Text extract -
_ _ _

Ahh, what the hell. You don't visit Bloody Elbow for impartial opinions. Luke Rockhold will probably make his first successful title defense against Keith Jardine in the main attraction of the Strikeforce: Rockhold vs. Jardine event tonight, but I want Jardine to win.
Don't get me wrong -- I have nothing against Rockhold. He proved his legitimate talent in upsetting Ronaldo Souza; a title fight the betting lines portrayed as a cakewalk for the reigning champion. Rockhold sashayed around the cage with a whirlwind of striking finesse to dethrone the BJJ phenom in one of the biggest upsets of 2011, flashing quick combinations and flicking out Tornado kicks to add some style points to the stupefying achievement.
I'm not really even a fan of Jardine either. Much like watching the appalling flick The Human Centipede, my face contorts into a look of wretched and confused horror when he does the whole nipple-tweak shtick. He might have the cheesiest nickname in sports history, even if you include Kin Corn Karn from the ancient "Pro Wrestling" game for Nintendo. His punches remind me of my cat when I playfully dangle string in front of his face.

_ _ _

Data provided -
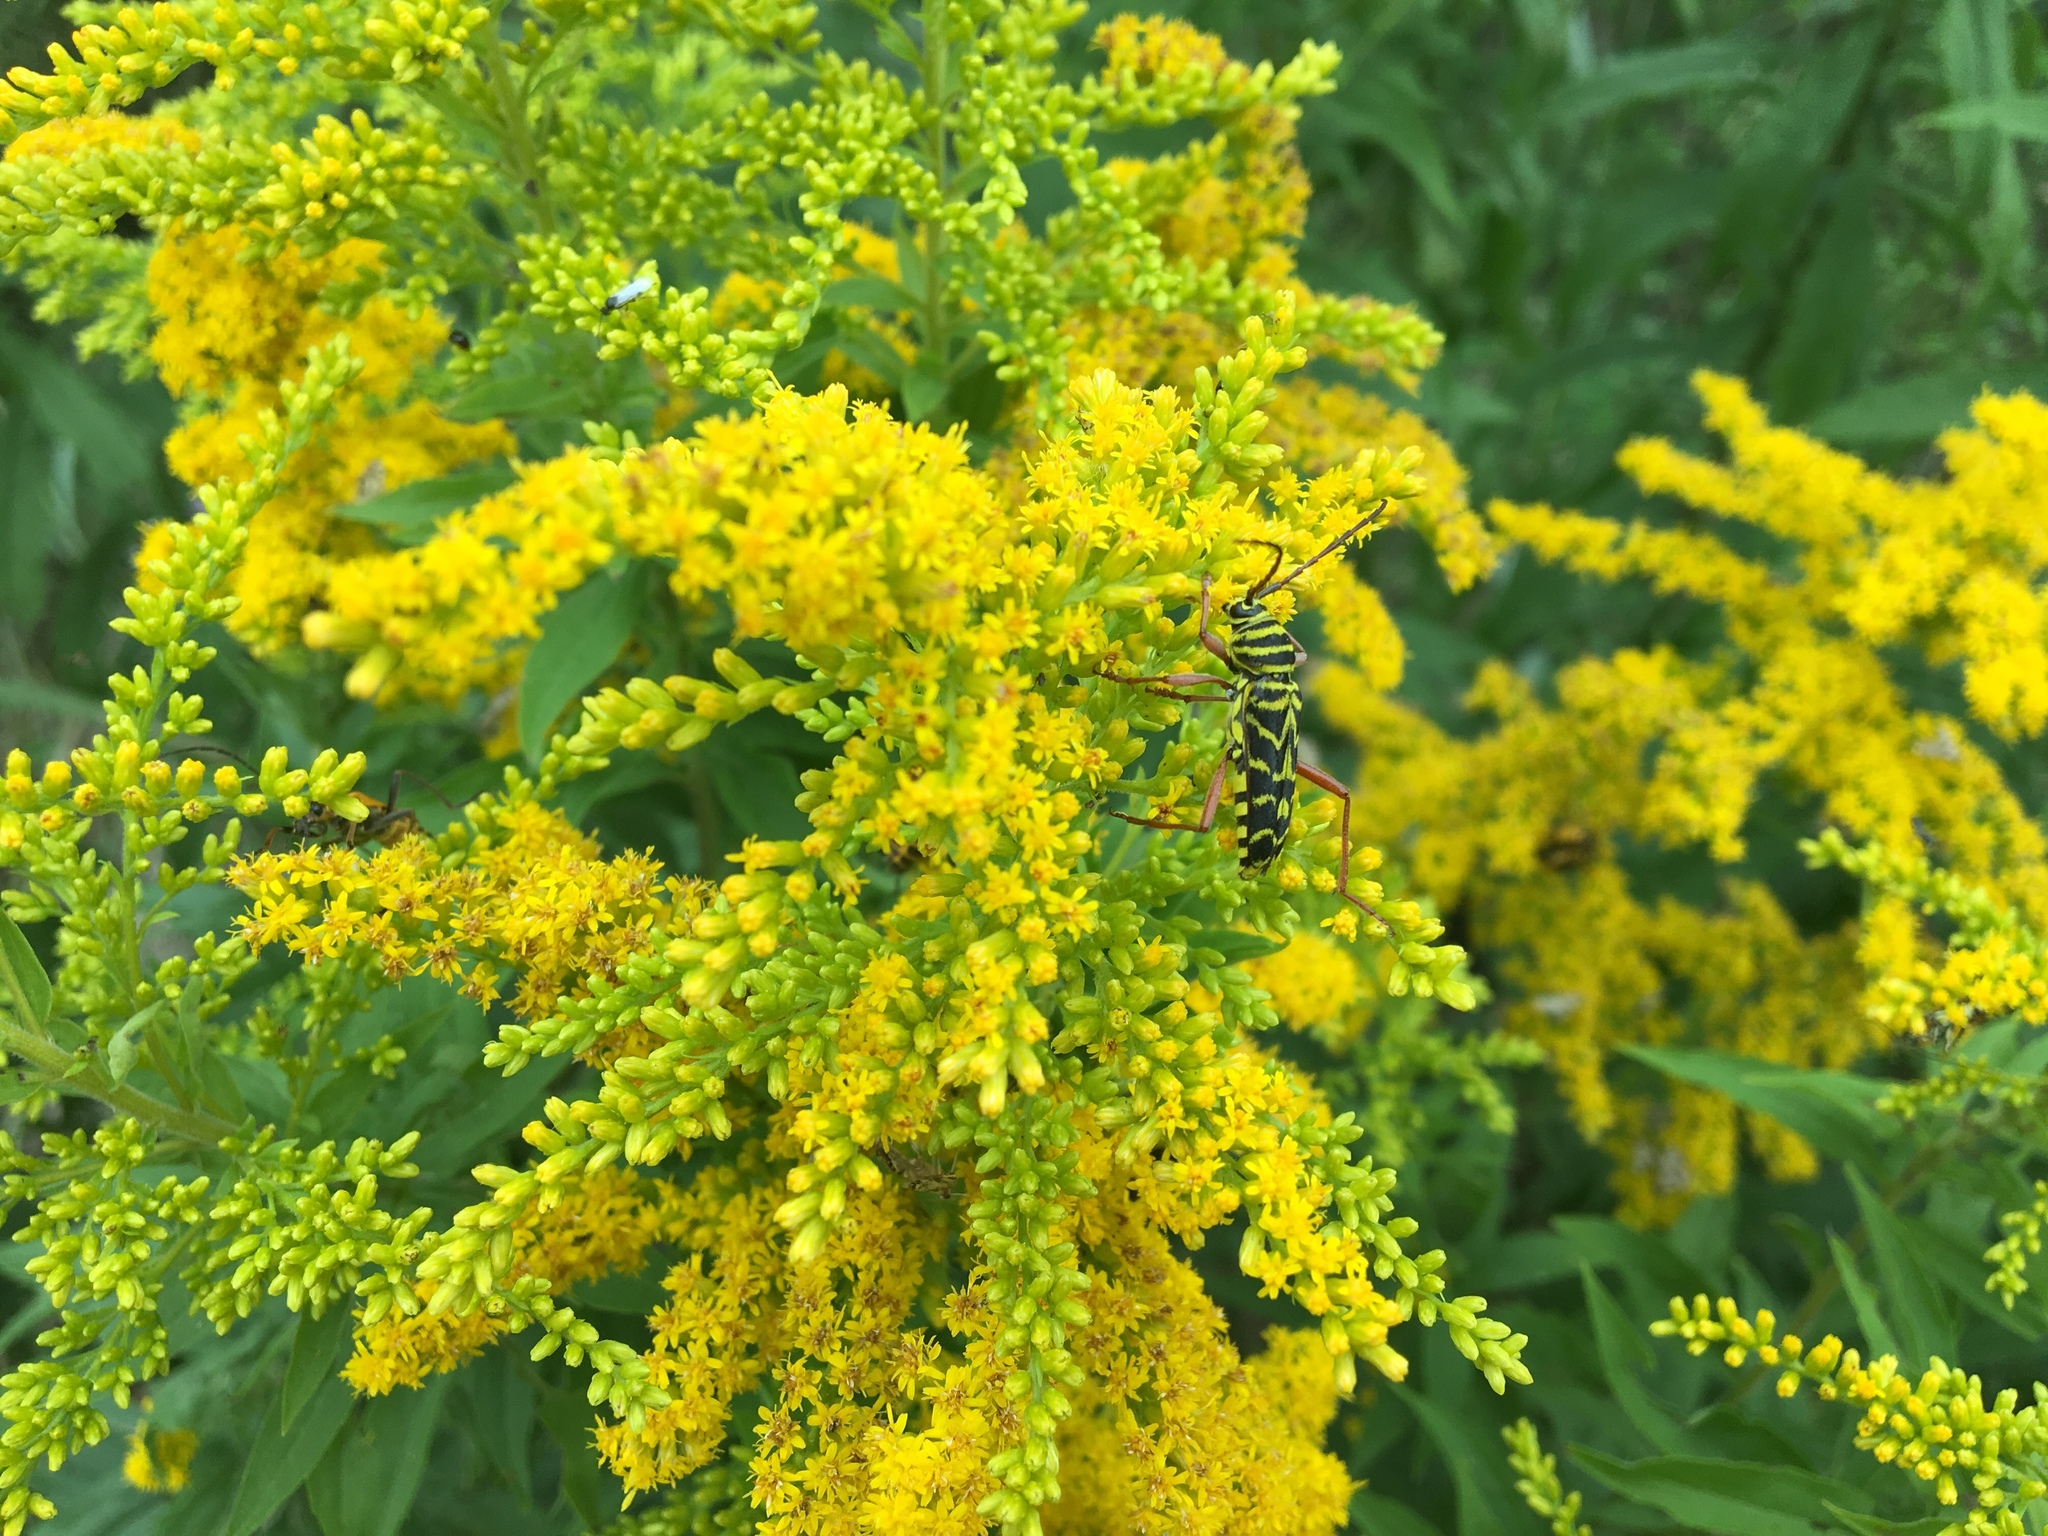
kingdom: Animalia
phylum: Arthropoda
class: Insecta
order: Coleoptera
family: Cerambycidae
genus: Megacyllene
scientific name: Megacyllene robiniae
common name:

_ _ _

Tasks to carry out -
a) According to the Strikeforce preview, whom did Luke Rockhold upset to take the title?
b) Carry on writing the Strikeforce preview, starting right after its final sentence.

Outputs for the tasks -
a) Ronaldo Souza.

b)
Please receive that as good-natured ribbing, as the reason I'm siding with Jardine is because the peanut gallery is clowning him a little too hard for my taste. Poking fun here and there is one thing, but this match up has been greeted with bellowing laughter, construed as a virtual embarrassment and discarded as an ominous sign of Strikeforce's emaciated roster ever since it was announced.
Jeers about Jardine's glass jaw run rampant, yet he's been stopped by Wanderlei Silva (one of the greatest knockout artists in MMA history), top-15 light-heavyweights in Thiago Silva and Ryan Bader, Houston Alexander (who came out of nowhere with unexpected punching power in Sokoudjou-like fashion) and Travis Wiuff in Jardine's third pro fight. Additionally, he's gone toe-to-toe with a few elite strikers in Quinton Jackson (decision loss), Chuck Liddell (decision win), Brandon Vera (split-decision win), Gegard Mousasi (draw) and Forrest Griffin (yeah, I said it; TKO win).
Finally, this is a guy who trains at the best camp under the best coach and, with a rap sheet punctuated by the who's who of 205-pounds, is now dropping down to 185 to face a young fighter with exactly one top-shelf win to his name.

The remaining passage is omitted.